Jim Dudlicek, NGA Director, Communications and External Affairs
Perception is important for any business, and if it’s inaccurate, it can damage a retailer’s relationship with those it serves.
Today’s runaway inflation has folks scrambling to make ends meet, and many are looking for someone to blame – the government, the oil companies, any business seen reaping windfall profits as prices soar on essential household goods.
Certainly, there are many who believe that anyone who owns a business is fabulously wealthy and not averse to price gouging while using widespread inflation for cover. And certainly, there are unscrupulous businesspeople who are guilty of such practices.
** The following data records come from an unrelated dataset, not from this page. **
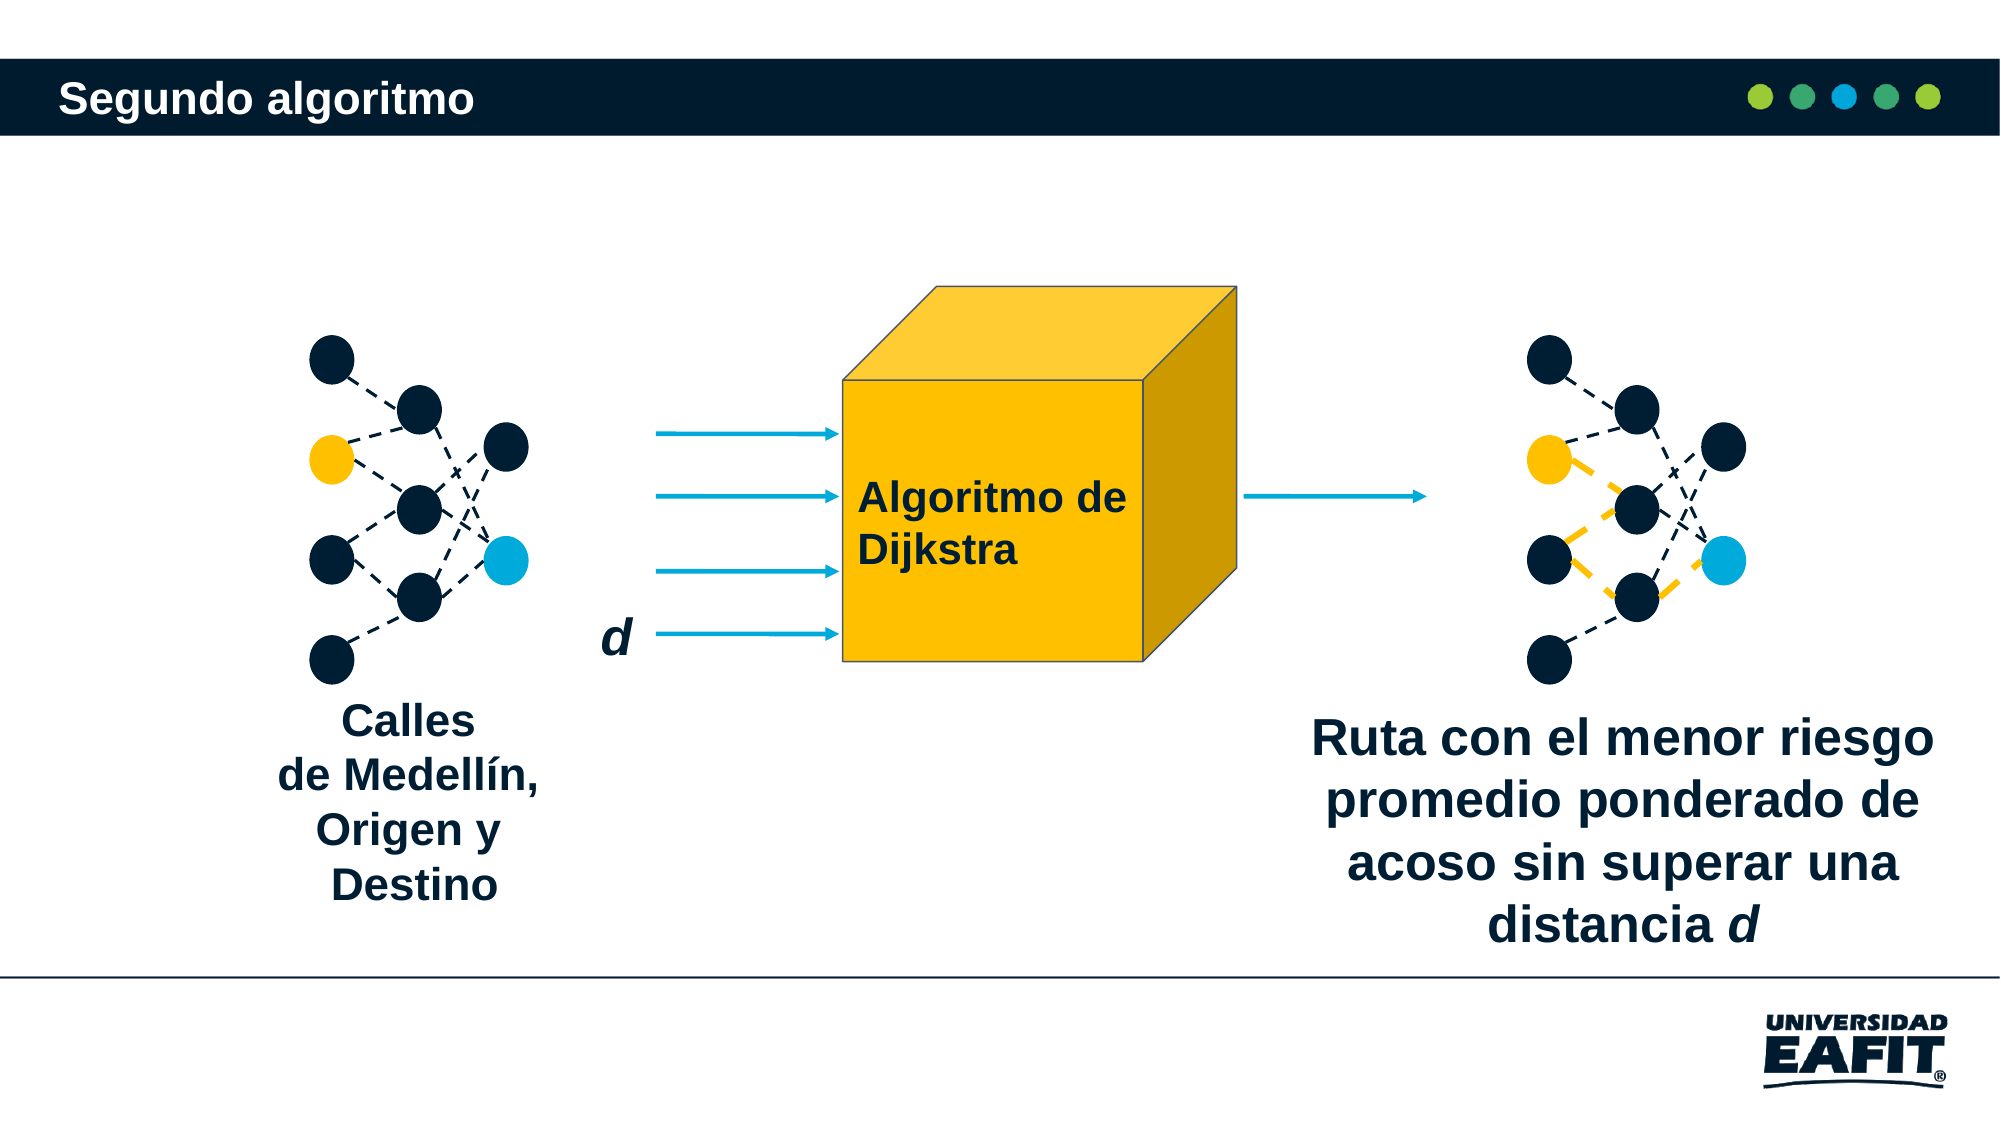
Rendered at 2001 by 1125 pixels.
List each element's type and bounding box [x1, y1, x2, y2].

text_box [1526, 334, 1747, 685]
text_box [309, 334, 529, 685]
picture [0, 0, 2000, 1125]
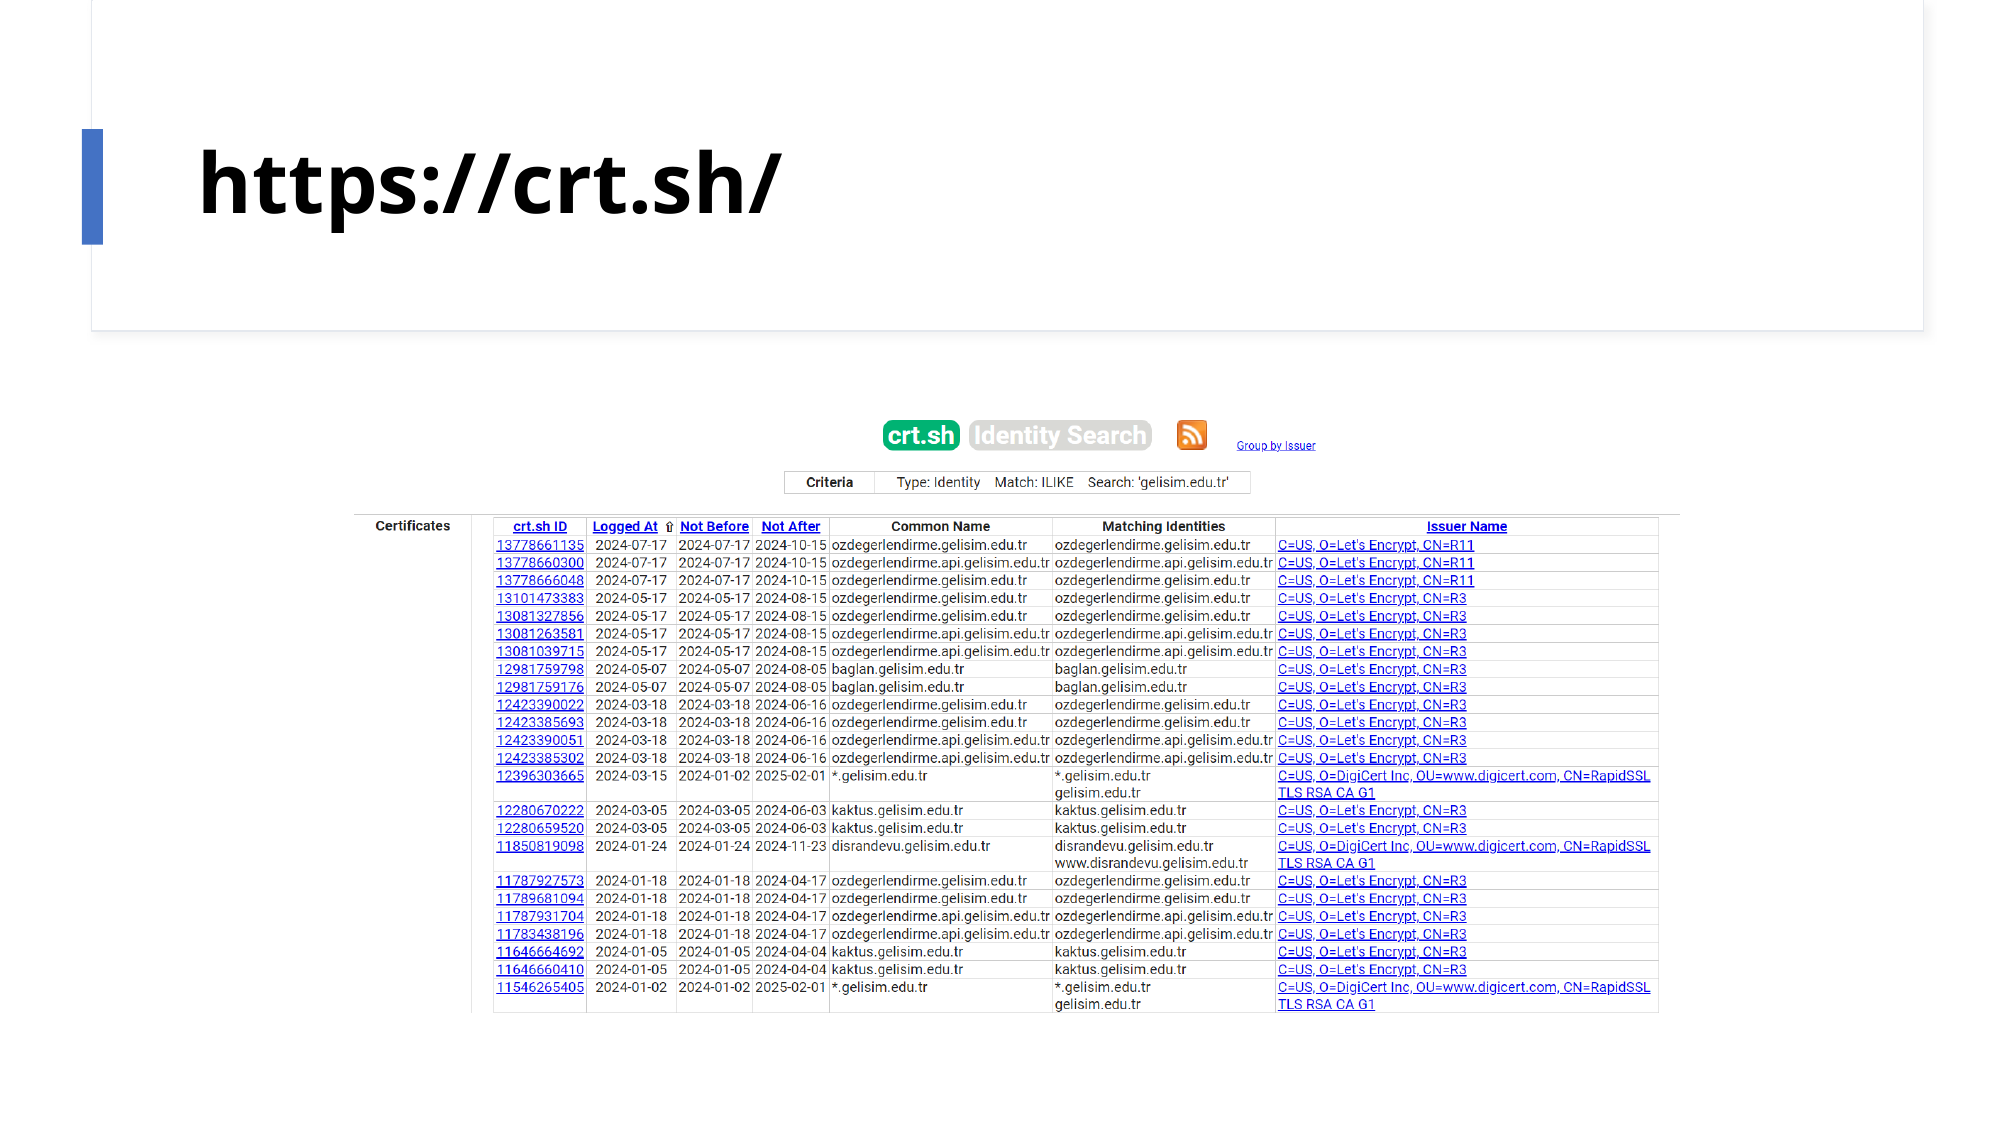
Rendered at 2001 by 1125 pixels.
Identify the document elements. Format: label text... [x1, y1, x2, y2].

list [354, 406, 1680, 1013]
title https://crt.sh/ [183, 90, 1851, 284]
But one of the least likely places to find them is among independent community grocers.
Grocery retailers, particularly smaller Main Street operators, are being squeezed along with their consumers, forced to pay higher prices to secure goods their communities need while struggling to keep markups a minimum.
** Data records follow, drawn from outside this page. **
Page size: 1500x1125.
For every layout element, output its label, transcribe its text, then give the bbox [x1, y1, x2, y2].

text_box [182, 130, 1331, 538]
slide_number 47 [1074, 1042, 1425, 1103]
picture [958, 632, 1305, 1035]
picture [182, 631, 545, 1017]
It’s no secret – to those in our industry, anyway – that profit margins are tight, historically 1% to 3%.
The trick seems to be getting consumers to understand that.
According to the latest research from the Feedback Group, shoppers believe their primary store has a net profit of 33%. I mentioned this while moderating a panel discussion at a recent industry conference, and there was an audible gasp from the crowd of mostly small-town grocers, folks who aren’t strangers to making personal sacrifices so they can keep the lights on for their customers while giving them a square deal at the register.
It’s important that customers understand this. “This inflated view of profits certainly leads some shoppers to think that food stores simply aren’t doing enough to keep prices down,” The Feedback Group’s Doug Madenberg remarked, suggesting these misperceptions influence their lackluster ratings of supermarket price competitiveness (average of 3.95 on a five-point scale) and only slightly higher marks on value for the money spent (4.18 on average).
We know that NGA members are fighting tooth and nail for their customers, finding alternate sources for products, securing volume discounts, searching for deals wherever they may be hiding. The most progressive grocers are engaging their customers on social media and other channels to update them on stock conditions, deals and ways to weather the economic storm. Better communications ought to help mend the disconnect between profit fantasy and margin reality.
Meanwhile, retailers can further respond to consumer needs based on their personal responses to inflation. According to the Feedback Group study, changing shopper behaviors include purchasing more groceries at stores with lower prices (46%), eating out less often (46%), buying more items on sale (43%), buying more store brands (38%), purchasing more bulk-pack items (25%), trading down within categories (24%) and using a store’s weekly sales flier to plan shopping lists (23%).
Luckily, independent grocers already enjoy a high level of trust from their customers, something earned over years of good relationships, investment in communities and being transparent about their operations.
While the industry has some work to do in educating folks about margins, independents have a head start because of those relationships they’ve built and the trust their customers have in them. Keep working hard to maintain it – it’s the greatest asset you have.